What to do: Rewrite every line of the material below, replacing "collectors" with "collected by" and leaving everything else unchanged.

┄┄┄┄┄┄┄┄┄┄

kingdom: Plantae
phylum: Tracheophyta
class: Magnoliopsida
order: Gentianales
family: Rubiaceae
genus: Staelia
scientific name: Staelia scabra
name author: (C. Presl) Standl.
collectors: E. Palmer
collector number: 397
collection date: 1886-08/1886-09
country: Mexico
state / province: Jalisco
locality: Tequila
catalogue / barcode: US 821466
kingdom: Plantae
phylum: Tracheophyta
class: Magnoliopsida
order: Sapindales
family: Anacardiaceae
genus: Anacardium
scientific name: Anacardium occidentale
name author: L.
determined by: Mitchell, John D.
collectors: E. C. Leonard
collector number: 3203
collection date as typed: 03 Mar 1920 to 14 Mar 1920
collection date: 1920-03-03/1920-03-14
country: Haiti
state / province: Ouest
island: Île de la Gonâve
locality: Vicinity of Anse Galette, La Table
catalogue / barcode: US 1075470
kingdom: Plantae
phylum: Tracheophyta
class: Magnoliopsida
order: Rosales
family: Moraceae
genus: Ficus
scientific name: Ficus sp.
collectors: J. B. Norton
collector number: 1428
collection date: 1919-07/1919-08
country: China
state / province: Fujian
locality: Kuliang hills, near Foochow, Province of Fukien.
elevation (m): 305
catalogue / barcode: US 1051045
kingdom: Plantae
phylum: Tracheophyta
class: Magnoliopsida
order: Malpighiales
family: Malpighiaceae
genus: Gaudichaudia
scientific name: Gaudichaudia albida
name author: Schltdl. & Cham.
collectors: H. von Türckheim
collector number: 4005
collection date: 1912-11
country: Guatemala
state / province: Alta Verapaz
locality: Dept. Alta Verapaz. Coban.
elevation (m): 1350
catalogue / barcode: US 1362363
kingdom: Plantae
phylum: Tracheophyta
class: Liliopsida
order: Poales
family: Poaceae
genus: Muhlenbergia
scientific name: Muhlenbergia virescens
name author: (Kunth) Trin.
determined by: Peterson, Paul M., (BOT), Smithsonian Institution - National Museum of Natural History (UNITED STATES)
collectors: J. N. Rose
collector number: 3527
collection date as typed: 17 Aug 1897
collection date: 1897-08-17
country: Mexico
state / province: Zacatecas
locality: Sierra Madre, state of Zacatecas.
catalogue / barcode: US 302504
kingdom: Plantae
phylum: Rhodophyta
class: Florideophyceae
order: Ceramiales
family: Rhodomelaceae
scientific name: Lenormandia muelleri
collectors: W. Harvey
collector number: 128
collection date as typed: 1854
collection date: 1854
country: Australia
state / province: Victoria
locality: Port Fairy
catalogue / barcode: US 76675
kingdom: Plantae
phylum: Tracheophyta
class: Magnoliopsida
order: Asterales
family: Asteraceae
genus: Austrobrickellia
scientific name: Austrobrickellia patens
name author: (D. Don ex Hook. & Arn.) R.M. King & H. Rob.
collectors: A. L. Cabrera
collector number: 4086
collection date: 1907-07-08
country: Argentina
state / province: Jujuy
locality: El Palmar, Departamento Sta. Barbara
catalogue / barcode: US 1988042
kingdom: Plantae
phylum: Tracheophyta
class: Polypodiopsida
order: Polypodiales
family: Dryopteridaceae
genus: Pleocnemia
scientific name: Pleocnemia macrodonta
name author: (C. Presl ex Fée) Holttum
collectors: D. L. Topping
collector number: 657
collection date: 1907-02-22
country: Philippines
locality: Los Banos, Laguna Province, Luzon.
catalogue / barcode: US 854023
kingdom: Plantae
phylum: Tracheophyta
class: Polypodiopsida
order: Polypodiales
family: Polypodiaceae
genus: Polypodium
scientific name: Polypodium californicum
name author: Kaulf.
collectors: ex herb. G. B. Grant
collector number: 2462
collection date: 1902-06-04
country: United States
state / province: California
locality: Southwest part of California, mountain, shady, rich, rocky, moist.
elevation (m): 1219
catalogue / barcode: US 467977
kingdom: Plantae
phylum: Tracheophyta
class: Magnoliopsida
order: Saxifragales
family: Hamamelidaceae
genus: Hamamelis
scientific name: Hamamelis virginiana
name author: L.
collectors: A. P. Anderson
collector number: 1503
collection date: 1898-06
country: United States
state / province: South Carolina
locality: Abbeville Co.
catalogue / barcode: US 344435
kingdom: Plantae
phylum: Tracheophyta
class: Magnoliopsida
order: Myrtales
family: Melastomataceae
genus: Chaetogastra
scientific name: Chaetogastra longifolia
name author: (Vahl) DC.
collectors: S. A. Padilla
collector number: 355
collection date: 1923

┄┄┄┄┄┄┄┄┄┄

Answer in full:
kingdom: Plantae
phylum: Tracheophyta
class: Magnoliopsida
order: Gentianales
family: Rubiaceae
genus: Staelia
scientific name: Staelia scabra
name author: (C. Presl) Standl.
collected by: E. Palmer
collector number: 397
collection date: 1886-08/1886-09
country: Mexico
state / province: Jalisco
locality: Tequila
catalogue / barcode: US 821466
kingdom: Plantae
phylum: Tracheophyta
class: Magnoliopsida
order: Sapindales
family: Anacardiaceae
genus: Anacardium
scientific name: Anacardium occidentale
name author: L.
determined by: Mitchell, John D.
collected by: E. C. Leonard
collector number: 3203
collection date as typed: 03 Mar 1920 to 14 Mar 1920
collection date: 1920-03-03/1920-03-14
country: Haiti
state / province: Ouest
island: Île de la Gonâve
locality: Vicinity of Anse Galette, La Table
catalogue / barcode: US 1075470
kingdom: Plantae
phylum: Tracheophyta
class: Magnoliopsida
order: Rosales
family: Moraceae
genus: Ficus
scientific name: Ficus sp.
collected by: J. B. Norton
collector number: 1428
collection date: 1919-07/1919-08
country: China
state / province: Fujian
locality: Kuliang hills, near Foochow, Province of Fukien.
elevation (m): 305
catalogue / barcode: US 1051045
kingdom: Plantae
phylum: Tracheophyta
class: Magnoliopsida
order: Malpighiales
family: Malpighiaceae
genus: Gaudichaudia
scientific name: Gaudichaudia albida
name author: Schltdl. & Cham.
collected by: H. von Türckheim
collector number: 4005
collection date: 1912-11
country: Guatemala
state / province: Alta Verapaz
locality: Dept. Alta Verapaz. Coban.
elevation (m): 1350
catalogue / barcode: US 1362363
kingdom: Plantae
phylum: Tracheophyta
class: Liliopsida
order: Poales
family: Poaceae
genus: Muhlenbergia
scientific name: Muhlenbergia virescens
name author: (Kunth) Trin.
determined by: Peterson, Paul M., (BOT), Smithsonian Institution - National Museum of Natural History (UNITED STATES)
collected by: J. N. Rose
collector number: 3527
collection date as typed: 17 Aug 1897
collection date: 1897-08-17
country: Mexico
state / province: Zacatecas
locality: Sierra Madre, state of Zacatecas.
catalogue / barcode: US 302504
kingdom: Plantae
phylum: Rhodophyta
class: Florideophyceae
order: Ceramiales
family: Rhodomelaceae
scientific name: Lenormandia muelleri
collected by: W. Harvey
collector number: 128
collection date as typed: 1854
collection date: 1854
country: Australia
state / province: Victoria
locality: Port Fairy
catalogue / barcode: US 76675
kingdom: Plantae
phylum: Tracheophyta
class: Magnoliopsida
order: Asterales
family: Asteraceae
genus: Austrobrickellia
scientific name: Austrobrickellia patens
name author: (D. Don ex Hook. & Arn.) R.M. King & H. Rob.
collected by: A. L. Cabrera
collector number: 4086
collection date: 1907-07-08
country: Argentina
state / province: Jujuy
locality: El Palmar, Departamento Sta. Barbara
catalogue / barcode: US 1988042
kingdom: Plantae
phylum: Tracheophyta
class: Polypodiopsida
order: Polypodiales
family: Dryopteridaceae
genus: Pleocnemia
scientific name: Pleocnemia macrodonta
name author: (C. Presl ex Fée) Holttum
collected by: D. L. Topping
collector number: 657
collection date: 1907-02-22
country: Philippines
locality: Los Banos, Laguna Province, Luzon.
catalogue / barcode: US 854023
kingdom: Plantae
phylum: Tracheophyta
class: Polypodiopsida
order: Polypodiales
family: Polypodiaceae
genus: Polypodium
scientific name: Polypodium californicum
name author: Kaulf.
collected by: ex herb. G. B. Grant
collector number: 2462
collection date: 1902-06-04
country: United States
state / province: California
locality: Southwest part of California, mountain, shady, rich, rocky, moist.
elevation (m): 1219
catalogue / barcode: US 467977
kingdom: Plantae
phylum: Tracheophyta
class: Magnoliopsida
order: Saxifragales
family: Hamamelidaceae
genus: Hamamelis
scientific name: Hamamelis virginiana
name author: L.
collected by: A. P. Anderson
collector number: 1503
collection date: 1898-06
country: United States
state / province: South Carolina
locality: Abbeville Co.
catalogue / barcode: US 344435
kingdom: Plantae
phylum: Tracheophyta
class: Magnoliopsida
order: Myrtales
family: Melastomataceae
genus: Chaetogastra
scientific name: Chaetogastra longifolia
name author: (Vahl) DC.
collected by: S. A. Padilla
collector number: 355
collection date: 1923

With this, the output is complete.